My research is multifaceted in the sense that a part of my research focusses on data analytics to better support multi-disciplinary scientists to handle complex workflows for data-intensive discovery. I aim to provide a user friendly, reliable, collaborative, and scalable computational environment to scientists for modeling, executing, tracking, debugging, and analyzing scientific experiments. This research is driven by my active involvement with two CFREFs projects (Food security and Water Security) over the last several years and my PhD research on collaborative software engineering. The another part of my research focuses on software analytics for developing predictive machine learning models and APIs, and tools that can help developers with different things such as bug inducing commit detection, explainable machine learning, automated release note generation, and human centric source code comprehension. This part of my research is driven by my active involvement with the NSERC CREATE grant on Software Analytics Research (SOAR) and the migration and reverse engineering project of Water Security CFREF over the last several years.
- Consistency Handling in Collaborative Scientiﬁc Workﬂow: One of the main challenges of scientific collaborative system is consistency management – in the face of conﬂicting concurrent operations by the collaborators. The existing research works use locking techniques where a collaborator gets exclusive Write access to a part of the workﬂow to facilitate the consistency management . we o work on efficient locking algorithms that can reduce average waiting time of the collaborators and thus can improve the usability of a collaborative scientific workflow management system.

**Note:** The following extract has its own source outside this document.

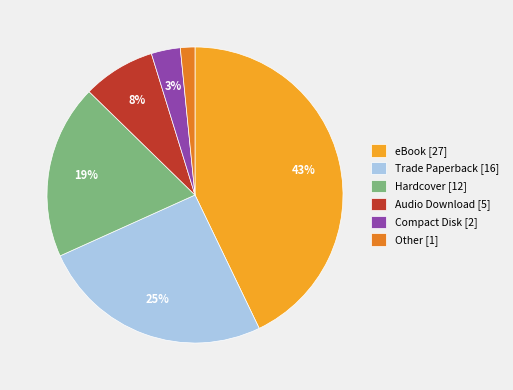

Does Compact Disk account for over 50% of the chart?

No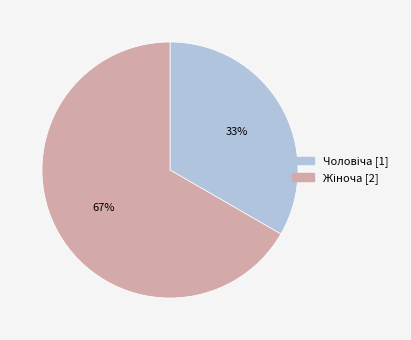

Does any single category account for the majority?

Yes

- ProvMod-Viz: Workflow provenance is important for workflow behavior analysis, data quality measurement, usage pattern mining, fault detection, monitoring, providing user recommendations, resource management and so on. Data intensive workflow systems are never complete without provenance support. We have been developing a workflow programming model that is based on the Python Programming Language, extendable to a broad range of use cases, adaptable to third party tools and offers automated provenance, easy configuration and provenance querying via data visualizations.
- Cross Language Workflow tools recommendation: As workflow management systems include software tools across various programming, languages, we are working on developing a tool that can detect similar software applications written in various programming languages.
- Meta data handling: We have been working on creating a dictionary based website for describing P2IRC-metadata.